- [Task requirements] Repeat word for word the part of the items that opens with the line containing "Known focal lengths" and closes with the line containing "Answer: away from the camera", with both of those lines included. Leave the pictures out of your answer.
━━ Task input ━━
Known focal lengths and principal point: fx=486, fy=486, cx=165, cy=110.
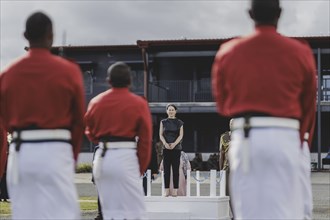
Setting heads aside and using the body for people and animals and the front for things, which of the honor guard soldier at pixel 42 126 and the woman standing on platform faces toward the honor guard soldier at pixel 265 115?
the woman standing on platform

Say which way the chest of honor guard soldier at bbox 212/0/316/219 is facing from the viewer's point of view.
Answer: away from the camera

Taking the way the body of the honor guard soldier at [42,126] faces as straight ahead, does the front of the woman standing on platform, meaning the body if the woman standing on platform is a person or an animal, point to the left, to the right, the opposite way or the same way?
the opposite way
━━━
━━ Task input ━━
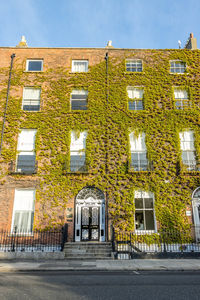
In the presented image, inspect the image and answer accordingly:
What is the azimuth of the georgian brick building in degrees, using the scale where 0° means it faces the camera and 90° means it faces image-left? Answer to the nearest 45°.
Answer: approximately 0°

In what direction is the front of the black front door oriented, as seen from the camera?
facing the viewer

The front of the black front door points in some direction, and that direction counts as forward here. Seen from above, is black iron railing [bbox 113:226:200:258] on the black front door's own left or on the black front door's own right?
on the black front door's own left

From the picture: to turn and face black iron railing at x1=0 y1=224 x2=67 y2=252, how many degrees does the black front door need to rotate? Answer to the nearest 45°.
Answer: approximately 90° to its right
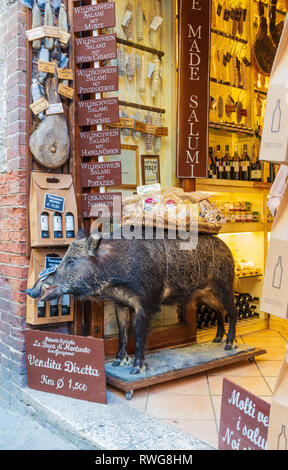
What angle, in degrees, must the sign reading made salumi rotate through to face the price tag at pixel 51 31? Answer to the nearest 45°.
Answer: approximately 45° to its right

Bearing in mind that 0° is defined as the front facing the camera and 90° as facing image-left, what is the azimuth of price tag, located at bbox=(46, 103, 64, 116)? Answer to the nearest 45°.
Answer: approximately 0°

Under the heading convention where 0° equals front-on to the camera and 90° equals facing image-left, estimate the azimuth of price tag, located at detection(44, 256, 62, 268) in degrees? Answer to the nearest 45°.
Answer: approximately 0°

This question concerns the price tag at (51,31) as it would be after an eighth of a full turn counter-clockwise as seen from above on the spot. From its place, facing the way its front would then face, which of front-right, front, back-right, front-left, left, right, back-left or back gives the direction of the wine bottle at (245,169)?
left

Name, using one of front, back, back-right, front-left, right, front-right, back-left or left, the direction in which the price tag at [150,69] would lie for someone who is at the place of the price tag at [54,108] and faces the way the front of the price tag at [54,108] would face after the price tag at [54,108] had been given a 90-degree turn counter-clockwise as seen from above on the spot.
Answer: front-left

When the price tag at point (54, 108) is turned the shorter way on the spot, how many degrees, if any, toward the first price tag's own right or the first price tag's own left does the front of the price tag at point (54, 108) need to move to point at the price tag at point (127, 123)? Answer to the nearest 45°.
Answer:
━━━
━━ Task input ━━
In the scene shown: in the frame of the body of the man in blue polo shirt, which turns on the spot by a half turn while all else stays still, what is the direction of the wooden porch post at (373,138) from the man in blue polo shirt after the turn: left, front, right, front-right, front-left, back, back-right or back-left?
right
━━━
- [Answer section]
Known focal lengths and principal point: fx=486, fy=486, cx=165, cy=110.
Setting heads aside and using the body for people and animals and the front for things, which of the honor guard soldier at pixel 42 126 and the woman standing on platform faces toward the honor guard soldier at pixel 265 115?
the woman standing on platform

Say which way the chest of honor guard soldier at bbox 212/0/316/219 is facing from the viewer's point of view.
Answer: away from the camera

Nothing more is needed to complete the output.